◆ **Work to be completed**: Leave out the pictures, then return the records word for word.

◆ **Task material**:
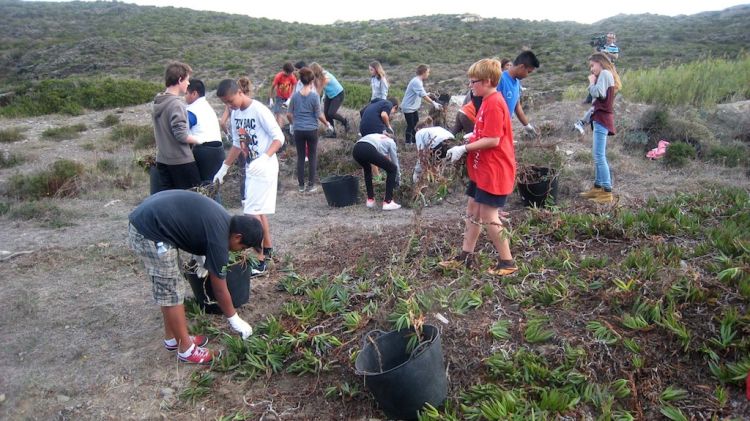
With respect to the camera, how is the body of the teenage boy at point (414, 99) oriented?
to the viewer's right

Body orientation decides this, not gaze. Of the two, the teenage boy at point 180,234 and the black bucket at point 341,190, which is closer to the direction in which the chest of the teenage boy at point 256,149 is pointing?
the teenage boy

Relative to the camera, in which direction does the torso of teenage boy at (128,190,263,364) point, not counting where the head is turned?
to the viewer's right

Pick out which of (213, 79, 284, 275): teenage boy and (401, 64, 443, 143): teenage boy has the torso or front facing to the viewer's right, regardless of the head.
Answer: (401, 64, 443, 143): teenage boy

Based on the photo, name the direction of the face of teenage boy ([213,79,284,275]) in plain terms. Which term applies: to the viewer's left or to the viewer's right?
to the viewer's left

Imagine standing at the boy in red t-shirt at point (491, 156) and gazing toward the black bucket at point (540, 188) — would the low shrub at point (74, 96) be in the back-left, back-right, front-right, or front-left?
front-left

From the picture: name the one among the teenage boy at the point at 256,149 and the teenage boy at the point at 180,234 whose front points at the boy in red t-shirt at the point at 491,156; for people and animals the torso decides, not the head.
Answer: the teenage boy at the point at 180,234

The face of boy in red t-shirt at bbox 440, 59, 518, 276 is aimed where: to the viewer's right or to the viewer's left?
to the viewer's left

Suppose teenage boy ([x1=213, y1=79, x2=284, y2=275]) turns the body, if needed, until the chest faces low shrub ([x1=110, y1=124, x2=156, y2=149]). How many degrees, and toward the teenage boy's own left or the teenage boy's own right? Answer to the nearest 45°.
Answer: approximately 135° to the teenage boy's own right

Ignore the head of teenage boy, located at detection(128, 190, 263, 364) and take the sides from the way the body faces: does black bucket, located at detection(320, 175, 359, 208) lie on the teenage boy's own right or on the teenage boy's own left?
on the teenage boy's own left

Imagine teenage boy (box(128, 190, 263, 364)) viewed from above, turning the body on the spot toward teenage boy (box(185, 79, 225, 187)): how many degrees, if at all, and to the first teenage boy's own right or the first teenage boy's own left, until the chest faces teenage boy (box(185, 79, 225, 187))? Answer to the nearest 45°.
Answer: approximately 90° to the first teenage boy's own left

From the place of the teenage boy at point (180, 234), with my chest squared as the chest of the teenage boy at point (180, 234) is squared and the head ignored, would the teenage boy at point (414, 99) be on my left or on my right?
on my left

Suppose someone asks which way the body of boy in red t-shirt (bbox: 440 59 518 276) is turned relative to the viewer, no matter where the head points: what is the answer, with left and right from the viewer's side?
facing to the left of the viewer

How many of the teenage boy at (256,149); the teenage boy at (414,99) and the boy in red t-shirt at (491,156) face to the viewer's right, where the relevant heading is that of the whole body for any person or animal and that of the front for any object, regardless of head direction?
1

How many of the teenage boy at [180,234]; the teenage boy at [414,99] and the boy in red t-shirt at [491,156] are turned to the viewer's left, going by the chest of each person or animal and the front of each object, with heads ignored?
1

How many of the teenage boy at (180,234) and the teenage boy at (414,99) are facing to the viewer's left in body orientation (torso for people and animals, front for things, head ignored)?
0
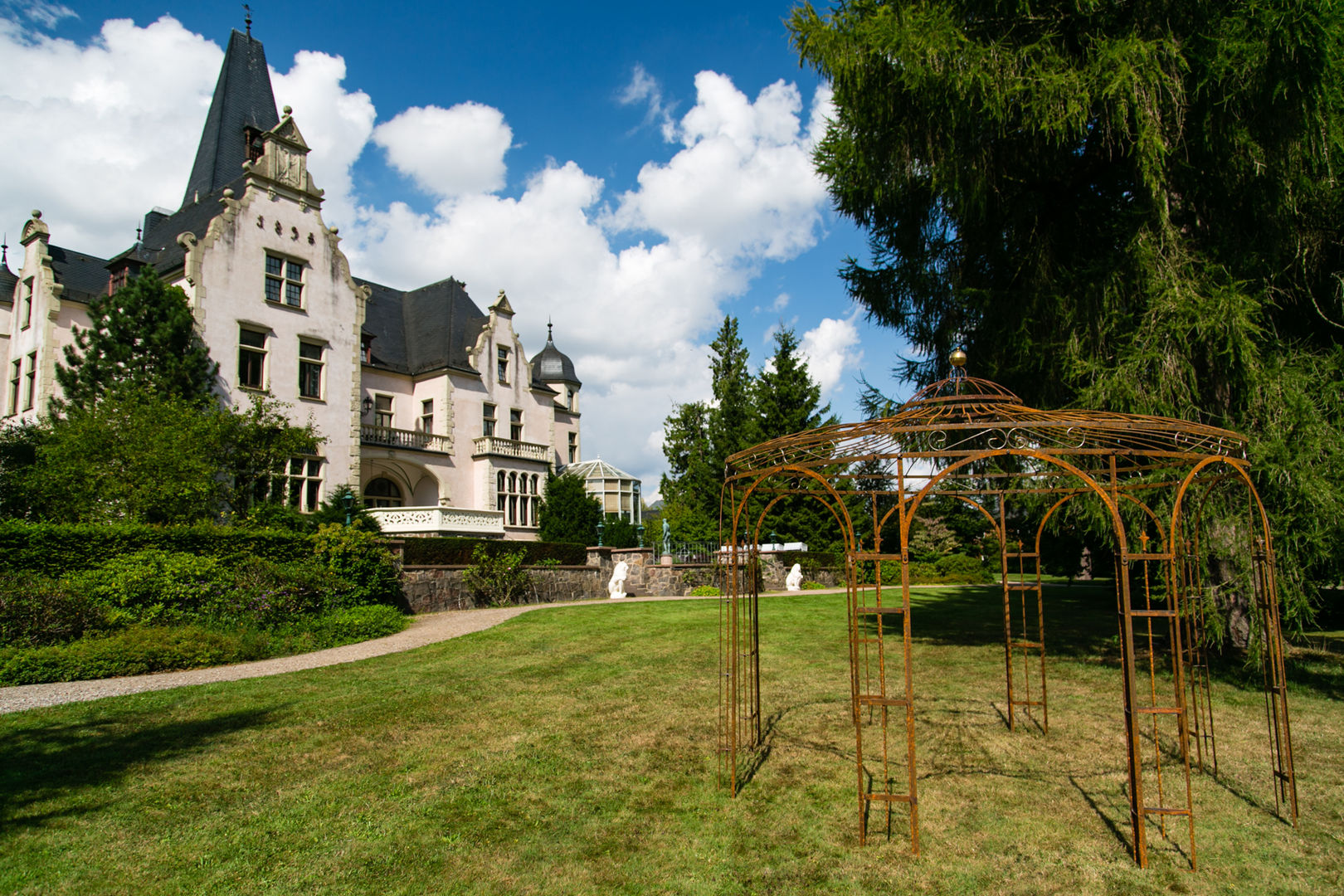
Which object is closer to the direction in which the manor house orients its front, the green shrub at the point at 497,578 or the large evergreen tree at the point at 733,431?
the green shrub

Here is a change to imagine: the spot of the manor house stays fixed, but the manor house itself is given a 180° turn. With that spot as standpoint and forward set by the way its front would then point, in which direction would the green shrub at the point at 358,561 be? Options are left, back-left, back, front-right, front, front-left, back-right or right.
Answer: back-left

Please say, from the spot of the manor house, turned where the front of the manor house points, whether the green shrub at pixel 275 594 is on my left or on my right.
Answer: on my right

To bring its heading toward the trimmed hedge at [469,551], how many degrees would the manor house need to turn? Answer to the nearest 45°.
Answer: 0° — it already faces it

◆ **Task result**:
With respect to the camera, how is the body of the teenage boy at point (414, 99) oriented?
to the viewer's right

Body orientation decides this, not gaze. Of the two, the teenage boy at point 180,234 and the black bucket at point 341,190, which is closer to the direction in which the chest of the teenage boy at point 256,149 is pointing?
the teenage boy

Relative to the camera, in which direction does the torso of teenage boy at (128,190,263,364) point, not counting where the head is turned?
to the viewer's right

Pick out which of (213, 79, 284, 275): teenage boy and (401, 64, 443, 143): teenage boy has the torso or front facing to the viewer's right, regardless of the head.
Answer: (401, 64, 443, 143): teenage boy

Based on the photo, name the direction of the face of teenage boy ([213,79,284,275]) in plain terms. Which term applies: to the viewer's left or to the viewer's right?
to the viewer's left

Imagine standing at the boy in red t-shirt at point (491, 156) and gazing toward the black bucket at point (540, 188) — would the low shrub at point (74, 96) be in the back-left, back-right, front-right, or front-left?
front-left

From the picture: name the one among the teenage boy at the point at 256,149 and the teenage boy at the point at 180,234 whose front points at the boy in red t-shirt at the point at 491,156; for people and animals the torso decides, not the head.
Answer: the teenage boy at the point at 180,234

The face of boy in red t-shirt at bbox 440, 59, 518, 276 is aimed where: to the viewer's right or to the viewer's left?
to the viewer's left

Suppose teenage boy ([x1=213, y1=79, x2=284, y2=275]) turns the body, if needed, until the chest faces low shrub ([x1=110, y1=124, x2=156, y2=149]). How many degrees, and toward the teenage boy's own left or the teenage boy's own right? Answer to the nearest 45°.
Answer: approximately 135° to the teenage boy's own right

Ignore the head of teenage boy, located at detection(128, 190, 263, 364) and take the sides from the way the body faces: does black bucket, located at detection(320, 175, 359, 208) lie on the teenage boy's own right or on the teenage boy's own left?
on the teenage boy's own left

Imagine teenage boy (box(128, 190, 263, 364)) viewed from above, turning the body on the spot toward teenage boy (box(185, 79, 225, 187)): how many degrees, if at all, and to the first teenage boy's own right or the first teenage boy's own left, until the chest faces teenage boy (box(185, 79, 225, 187))? Answer to the nearest 45°.
Answer: approximately 90° to the first teenage boy's own left

From the place of the teenage boy at point (180, 234), with my chest squared as the chest of the teenage boy at point (180, 234) is squared and the head ignored, would the teenage boy at point (414, 99) be on my left or on my right?
on my left

Suppose someone asks which way the body of boy in red t-shirt (bbox: 440 59 518 276) is turned relative to the viewer, no matter where the head points: what is the answer, with left and right from the viewer's side?
facing to the left of the viewer

How many of the teenage boy at (256,149); the teenage boy at (414,99) and the boy in red t-shirt at (491,156) face to the viewer's right, where the relevant heading is that of the whole body for any person or animal and that of the front for any object, regardless of head direction?
1

How many of the teenage boy at [180,234]; the teenage boy at [414,99] and the boy in red t-shirt at [491,156] are turned to the viewer's left, going by the chest of each person or animal and the front of each object, with heads ignored?
1

How many of the teenage boy at (180,234) and the teenage boy at (414,99) are facing to the viewer's left in body orientation (torso for people and animals, front for things, head ignored)?
0
Which object is closer to the direction in which the manor house orients its front, the green shrub at the point at 497,578 or the large evergreen tree at the point at 733,431?
the green shrub

Here is a change to imagine: the spot of the manor house stays fixed, but the manor house itself is given a 180° turn. With that spot as standpoint and forward set by the way its front would then point, in which direction would the green shrub at the point at 358,561 be? Options are left, back-left, back, front-right, front, front-left, back-right or right.
Answer: back-left

Please say, from the spot of the manor house, turned where the front of the manor house points, whether the green shrub at pixel 275 594 is on my left or on my right.
Answer: on my right

To bring its heading toward the trimmed hedge at [469,551], how many degrees would the manor house need to turn? Answer to the nearest 45°.
Answer: 0° — it already faces it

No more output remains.